By Onome Amuge
Wheat prices rose to a positive weekly finish, as supply concerns from the Black Sea region surfaced after Russia delivered a list of concerns about its Black Sea export corridor deal to the United Nations. The Russian government also said it was prepared to reject renewing its export corridor deal unless its demands were addressed.
Following the report, the most-active wheat contract on the Chicago Board of Trade (CBOT) soared 0.3 percent to $8.95 a bushel. The market also gained 1.7 percent in the week after finishing lower the previous week.
Terry Reilly, senior commodity analyst with Futures International in Chicago, remarked that the grain’s bullish ride was spurred by Russia’s threat not to renew the Black Sea safe passage agreement set to expire in November.
“The Russia Geneva U.N. ambassador warned Moscow submitted concerns to the United Nations over the Black Sea safe passage agreement and may not renew the deal next month unless demands are met,” Reilly explained.
Prior to this development, the UN-brokered deal had opened a safer path for grain shipments from major exporter Ukraine.

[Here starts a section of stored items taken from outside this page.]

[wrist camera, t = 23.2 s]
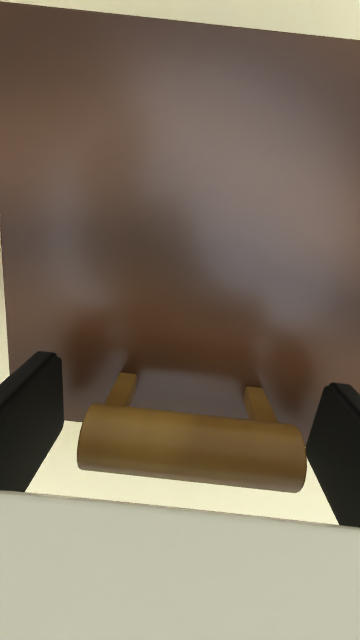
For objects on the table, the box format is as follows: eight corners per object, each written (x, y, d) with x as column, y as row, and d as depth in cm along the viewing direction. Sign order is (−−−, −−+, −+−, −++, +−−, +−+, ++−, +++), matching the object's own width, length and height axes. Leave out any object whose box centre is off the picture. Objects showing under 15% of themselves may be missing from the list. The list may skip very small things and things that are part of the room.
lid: (347, 439, 13) (440, 561, 8) (22, 404, 13) (-77, 505, 8) (463, 68, 9) (771, -119, 4) (1, 18, 9) (-209, -225, 4)
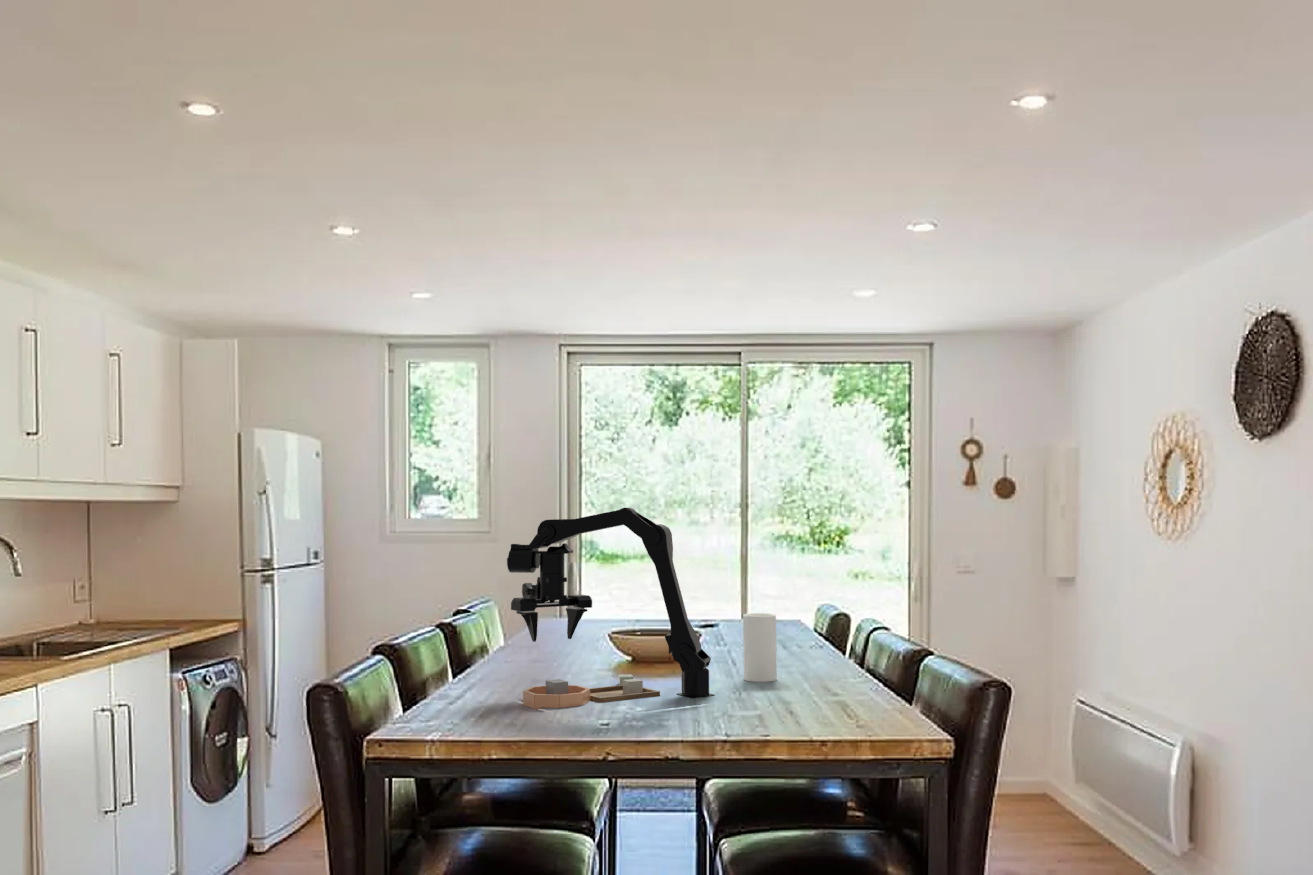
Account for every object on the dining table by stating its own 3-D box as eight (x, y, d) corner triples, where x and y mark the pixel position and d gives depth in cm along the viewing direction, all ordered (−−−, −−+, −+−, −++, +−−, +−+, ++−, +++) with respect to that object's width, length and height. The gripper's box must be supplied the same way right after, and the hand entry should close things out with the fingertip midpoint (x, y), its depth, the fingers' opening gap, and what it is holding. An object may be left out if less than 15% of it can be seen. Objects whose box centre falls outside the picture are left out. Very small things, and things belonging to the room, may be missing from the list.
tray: (659, 697, 240) (659, 691, 241) (599, 704, 232) (599, 698, 232) (630, 690, 251) (630, 684, 251) (572, 696, 243) (572, 690, 243)
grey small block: (637, 692, 245) (637, 678, 245) (642, 694, 242) (642, 680, 243) (622, 693, 244) (622, 679, 244) (628, 695, 241) (628, 681, 241)
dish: (599, 705, 231) (599, 691, 232) (542, 711, 224) (542, 697, 224) (569, 696, 243) (569, 683, 243) (515, 702, 235) (515, 688, 236)
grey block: (568, 702, 233) (568, 681, 233) (554, 703, 231) (554, 683, 231) (559, 699, 236) (559, 679, 236) (545, 700, 234) (545, 680, 235)
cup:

This had in the meantime allowed resumption of exports which had been blocked following Russian President Vladimir Putin’s order to invade its neighbour in late February.
Wheat prices were further supported by reports of poor weather conditions in the South America region which raised expectations of a supply crunch.
Argentina’s two major grains exchanges in Buenos Aires and Rosario cut their forecasts for the upcoming wheat harvest as drought and low temperatures hit the crop, with little relief in sight for key farming regions and scant rains forecast in weeks ahead.
Meanwhile, U.S. forecasts of lower output supported prices for corn and soybeans, with both crops gaining over two percent in the week.
The U.S Department of Agriculture (USDA), in its latest monthly supply-and-demand report, said U.S. corn and soybean crops would be smaller than previously forecast, raising concerns about tight global inventories.
The agriculture agency also lowered its demand outlook, most notably for exports which will likely face stiff competition from South American crop shipments.